■ **Activity 1**: Decide whether each statement below agrees with the cloud services text, answering yes or no and quoting the deciding words from that text. (a) Rough set theory is used to determine the objective weight of the assessment indexes. (b) The proposal is meant to help cloud users only, not cloud providers. (c) Virtualization is named as an example of a cloud service technique.

───── Exercise text ─────

Some cloud users take into consideration only their subjective preference parameters of the assessment criteria, while ignoring the importance of objective assessment parameters obtained from other customers who have the same service requirements when they are selecting the cloud services. Most cloud users cannot find an appropriate cloud service matching their individual requirements when they are using a given cloud service for the first. In fact, as they are not sure that the performance and quality of the selected service are good, they choose on the basis of their subjective judgment to the adapted decision parameters. Furthermore, when cloud users try to give an overall assessment for a cloud service, it is also not objective that the parameter weights of cloud service are generated usually subjective experience or experts scoring. This affects the cloud users’ choice of a suitable cloud service.

For all the issues mentioned above, we can obtain the importance rating of attributes and rank them through the rough set theory; thereby we determine the objective weight of the assessment indexes of cloud services. Our proposal not only can guide cloud users, facing a lot of choices of cloud services, concerning assessment indexes they should focus more, but also helps cloud providers to improve the performance and quality of the cloud services with the emphasis to attract more cloud users to make themselves have a predominance in future competition of IT industry.

2. Related Works

With the development of cloud computing technology, the cloud service is becoming a mature concept concerning the delivery of software services, infrastructure services and platform services. Many techniques have been proposed by researchers from academia and industry for cloud services publication, interface definition and service discovery. Cloud service techniques (e.g., virtualization technique) have greatly accelerated the adoption and deployment of cloud services.

───── Records for this task ─────

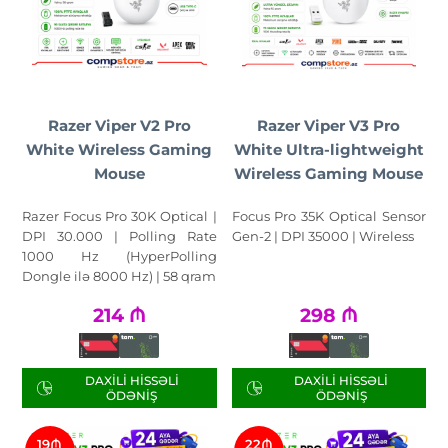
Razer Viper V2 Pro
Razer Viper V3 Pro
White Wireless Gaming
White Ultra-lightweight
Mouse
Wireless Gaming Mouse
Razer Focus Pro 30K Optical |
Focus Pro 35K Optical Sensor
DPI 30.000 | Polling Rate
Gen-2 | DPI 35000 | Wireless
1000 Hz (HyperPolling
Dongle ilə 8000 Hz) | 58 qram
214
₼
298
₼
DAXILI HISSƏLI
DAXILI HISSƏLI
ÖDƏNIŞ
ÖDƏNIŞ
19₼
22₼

─────

■ **Activity 2**: Please output every line of the saved data entry records above exactly, leaving the pictures out.

■ **Response area 1**:
(a) Yes: "we can obtain the importance rating of attributes and rank them through the rough set theory; thereby we determine the objective weight of the assessment indexes of cloud services"
(b) No: "but also helps cloud providers to improve the performance and quality of the cloud services"
(c) Yes: "Cloud service techniques (e.g., virtualization technique) have greatly accelerated the adoption and deployment of cloud services."

■ **Response area 2**:
Razer Viper V2 Pro
Razer Viper V3 Pro
White Wireless Gaming
White Ultra-lightweight
Mouse
Wireless Gaming Mouse
Razer Focus Pro 30K Optical |
Focus Pro 35K Optical Sensor
DPI 30.000 | Polling Rate
Gen-2 | DPI 35000 | Wireless
1000 Hz (HyperPolling
Dongle ilə 8000 Hz) | 58 qram
214
₼
298
₼
DAXILI HISSƏLI
DAXILI HISSƏLI
ÖDƏNIŞ
ÖDƏNIŞ
19₼
22₼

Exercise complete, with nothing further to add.